*CONSIGNE ÉCRITE*
Recopiez le passage du texte sur l'exposition Avant le numérique en commençant à « Du coup, avec » et en terminant à « ère d'égoportraits obsessionnels. ».

─── EXTRAIT CHOISI

La photographie argentique est à l'honneur au musée McCord avec Avant le numérique, une exposition consacrée aux 12 dernières années de production du photographe québécois de renommée internationale Michel Campeau. Une mise en scène réussie qui associe les clichés du maître de la lentille à des reproductions de photographies vernaculaires de sa collection.

Ce sont en quelque sorte l'art et l'humanité de Michel Campeau qui sont déclinés dans huit beaux espaces du musée McCord jusqu'au 6 mai. On y découvre (ou redécouvre) des photos qu'il a prises entre 2005 et 2017 ainsi que celles qu'il a achetées sur l'internet pour les mettre en perspective avec son travail.

Du coup, avec 90 impressions couleur et tirages argentiques, l'expo Avant le numérique est un regard sur la démarche d'un artiste subjugué tant par la création que par la préservation. En même temps, ce premier solo muséal de Michel Campeau à Montréal a le parfum d'un hommage rendu à la photographie amateur d'antan, ce qui est, ma foi, de bon ton en cette ère d'égoportraits obsessionnels.

──────
─── ENTRÉES AFFICHÉES

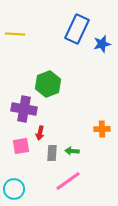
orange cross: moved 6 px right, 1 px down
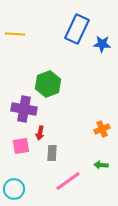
blue star: rotated 18 degrees clockwise
orange cross: rotated 21 degrees counterclockwise
green arrow: moved 29 px right, 14 px down
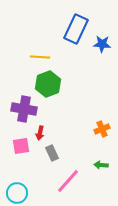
blue rectangle: moved 1 px left
yellow line: moved 25 px right, 23 px down
gray rectangle: rotated 28 degrees counterclockwise
pink line: rotated 12 degrees counterclockwise
cyan circle: moved 3 px right, 4 px down
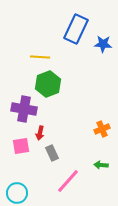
blue star: moved 1 px right
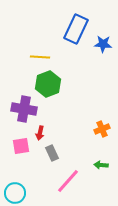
cyan circle: moved 2 px left
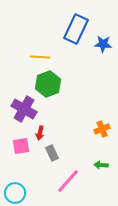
purple cross: rotated 20 degrees clockwise
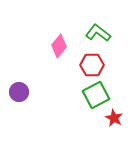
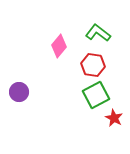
red hexagon: moved 1 px right; rotated 10 degrees clockwise
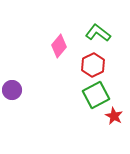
red hexagon: rotated 25 degrees clockwise
purple circle: moved 7 px left, 2 px up
red star: moved 2 px up
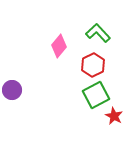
green L-shape: rotated 10 degrees clockwise
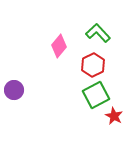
purple circle: moved 2 px right
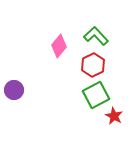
green L-shape: moved 2 px left, 3 px down
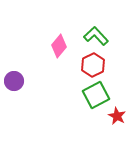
purple circle: moved 9 px up
red star: moved 3 px right
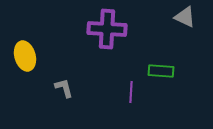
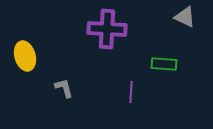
green rectangle: moved 3 px right, 7 px up
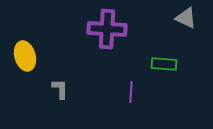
gray triangle: moved 1 px right, 1 px down
gray L-shape: moved 4 px left, 1 px down; rotated 15 degrees clockwise
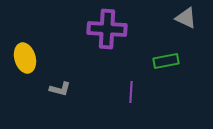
yellow ellipse: moved 2 px down
green rectangle: moved 2 px right, 3 px up; rotated 15 degrees counterclockwise
gray L-shape: rotated 105 degrees clockwise
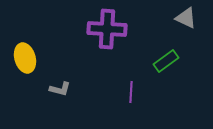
green rectangle: rotated 25 degrees counterclockwise
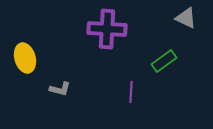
green rectangle: moved 2 px left
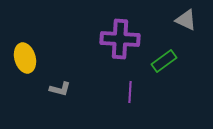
gray triangle: moved 2 px down
purple cross: moved 13 px right, 10 px down
purple line: moved 1 px left
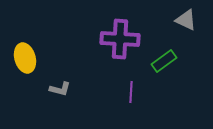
purple line: moved 1 px right
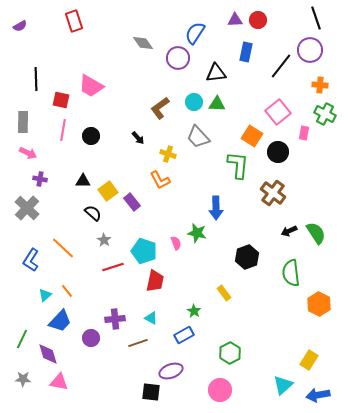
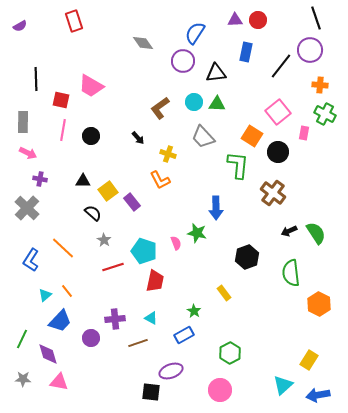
purple circle at (178, 58): moved 5 px right, 3 px down
gray trapezoid at (198, 137): moved 5 px right
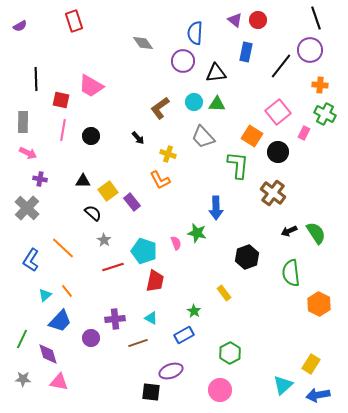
purple triangle at (235, 20): rotated 42 degrees clockwise
blue semicircle at (195, 33): rotated 30 degrees counterclockwise
pink rectangle at (304, 133): rotated 16 degrees clockwise
yellow rectangle at (309, 360): moved 2 px right, 4 px down
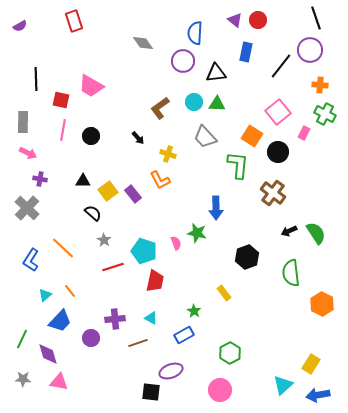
gray trapezoid at (203, 137): moved 2 px right
purple rectangle at (132, 202): moved 1 px right, 8 px up
orange line at (67, 291): moved 3 px right
orange hexagon at (319, 304): moved 3 px right
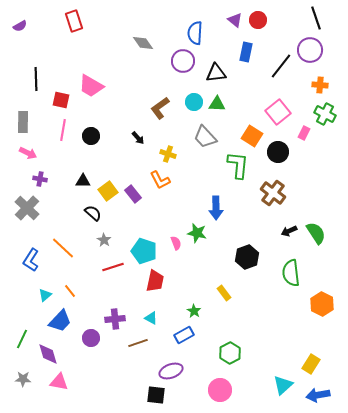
black square at (151, 392): moved 5 px right, 3 px down
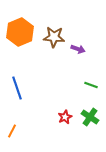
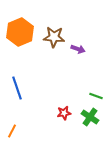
green line: moved 5 px right, 11 px down
red star: moved 1 px left, 4 px up; rotated 16 degrees clockwise
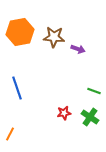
orange hexagon: rotated 12 degrees clockwise
green line: moved 2 px left, 5 px up
orange line: moved 2 px left, 3 px down
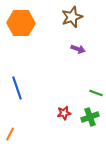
orange hexagon: moved 1 px right, 9 px up; rotated 12 degrees clockwise
brown star: moved 18 px right, 20 px up; rotated 25 degrees counterclockwise
green line: moved 2 px right, 2 px down
green cross: rotated 36 degrees clockwise
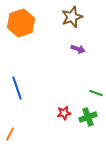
orange hexagon: rotated 20 degrees counterclockwise
green cross: moved 2 px left
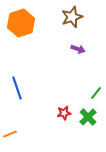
green line: rotated 72 degrees counterclockwise
green cross: rotated 24 degrees counterclockwise
orange line: rotated 40 degrees clockwise
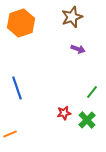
green line: moved 4 px left, 1 px up
green cross: moved 1 px left, 3 px down
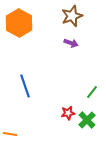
brown star: moved 1 px up
orange hexagon: moved 2 px left; rotated 12 degrees counterclockwise
purple arrow: moved 7 px left, 6 px up
blue line: moved 8 px right, 2 px up
red star: moved 4 px right
orange line: rotated 32 degrees clockwise
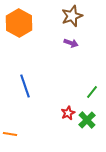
red star: rotated 16 degrees counterclockwise
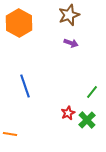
brown star: moved 3 px left, 1 px up
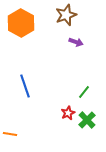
brown star: moved 3 px left
orange hexagon: moved 2 px right
purple arrow: moved 5 px right, 1 px up
green line: moved 8 px left
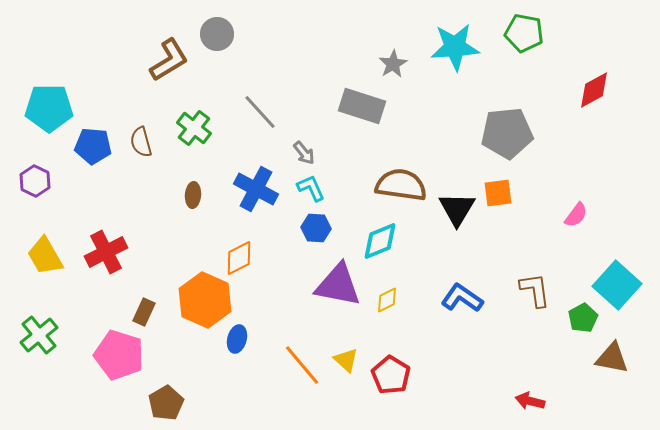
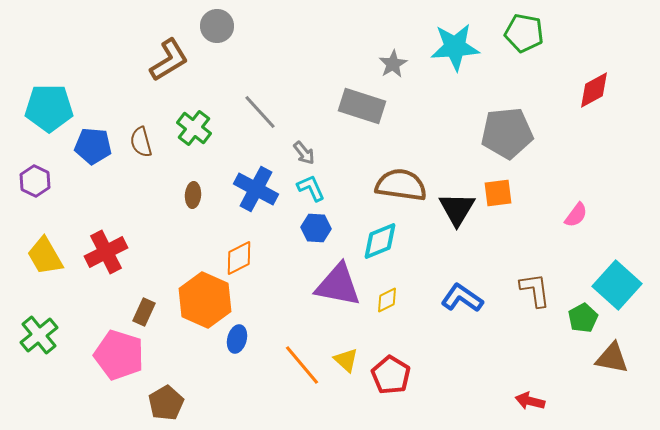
gray circle at (217, 34): moved 8 px up
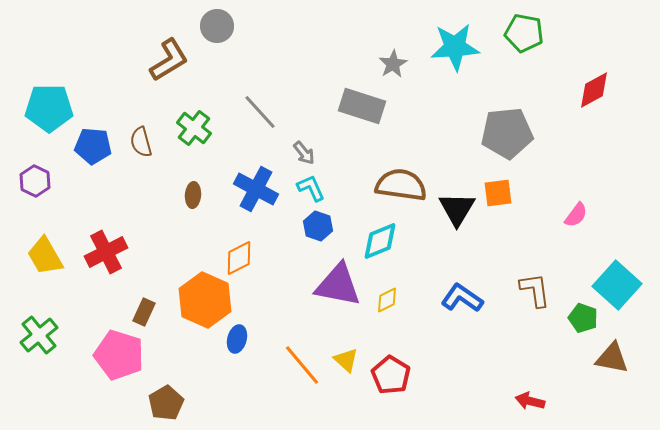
blue hexagon at (316, 228): moved 2 px right, 2 px up; rotated 16 degrees clockwise
green pentagon at (583, 318): rotated 24 degrees counterclockwise
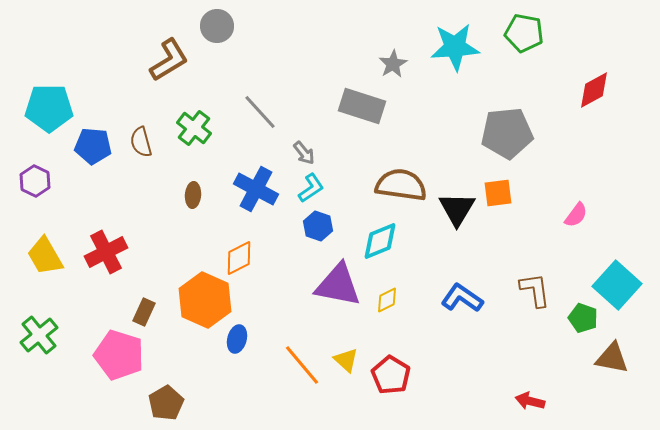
cyan L-shape at (311, 188): rotated 80 degrees clockwise
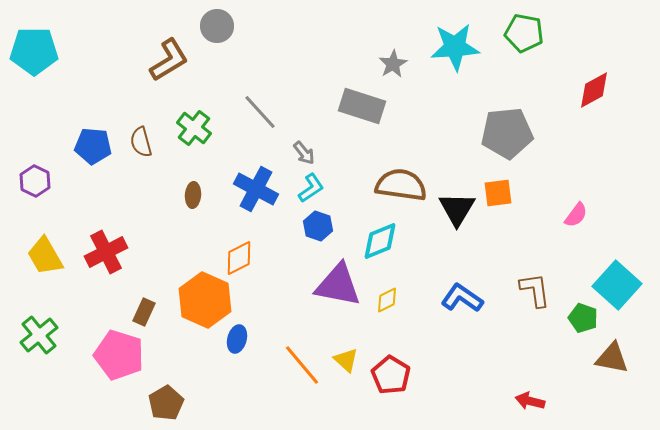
cyan pentagon at (49, 108): moved 15 px left, 57 px up
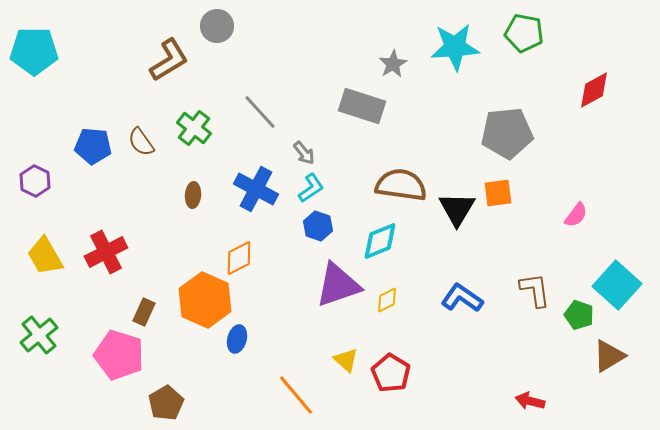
brown semicircle at (141, 142): rotated 20 degrees counterclockwise
purple triangle at (338, 285): rotated 30 degrees counterclockwise
green pentagon at (583, 318): moved 4 px left, 3 px up
brown triangle at (612, 358): moved 3 px left, 2 px up; rotated 42 degrees counterclockwise
orange line at (302, 365): moved 6 px left, 30 px down
red pentagon at (391, 375): moved 2 px up
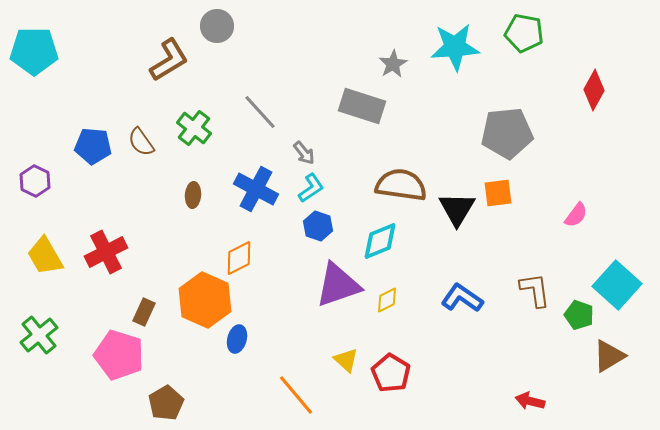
red diamond at (594, 90): rotated 33 degrees counterclockwise
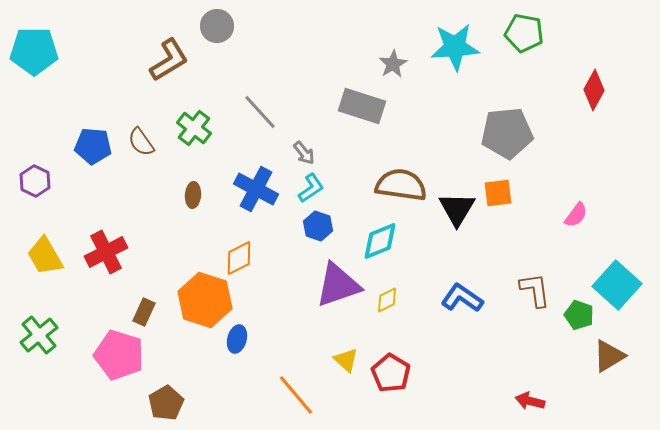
orange hexagon at (205, 300): rotated 6 degrees counterclockwise
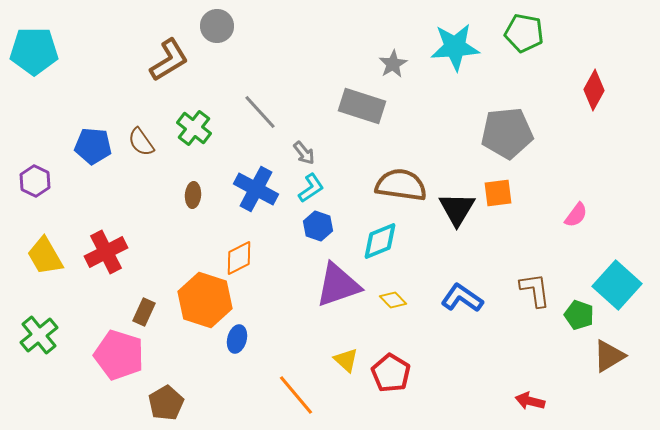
yellow diamond at (387, 300): moved 6 px right; rotated 72 degrees clockwise
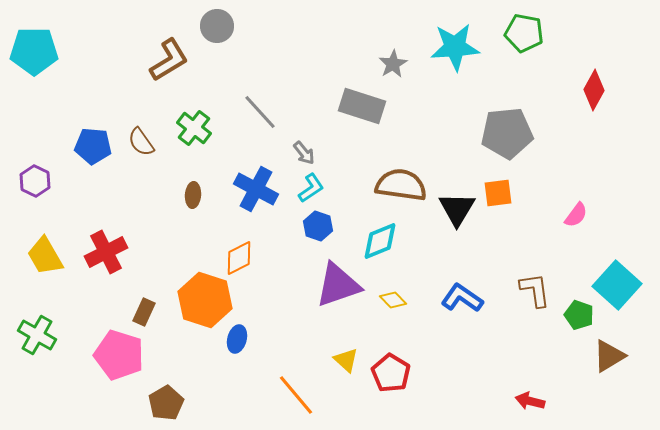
green cross at (39, 335): moved 2 px left; rotated 21 degrees counterclockwise
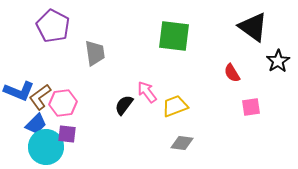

──────

*RÉPONSE ÉCRITE*
Du coup, avec 90 impressions couleur et tirages argentiques, l'expo Avant le numérique est un regard sur la démarche d'un artiste subjugué tant par la création que par la préservation. En même temps, ce premier solo muséal de Michel Campeau à Montréal a le parfum d'un hommage rendu à la photographie amateur d'antan, ce qui est, ma foi, de bon ton en cette ère d'égoportraits obsessionnels.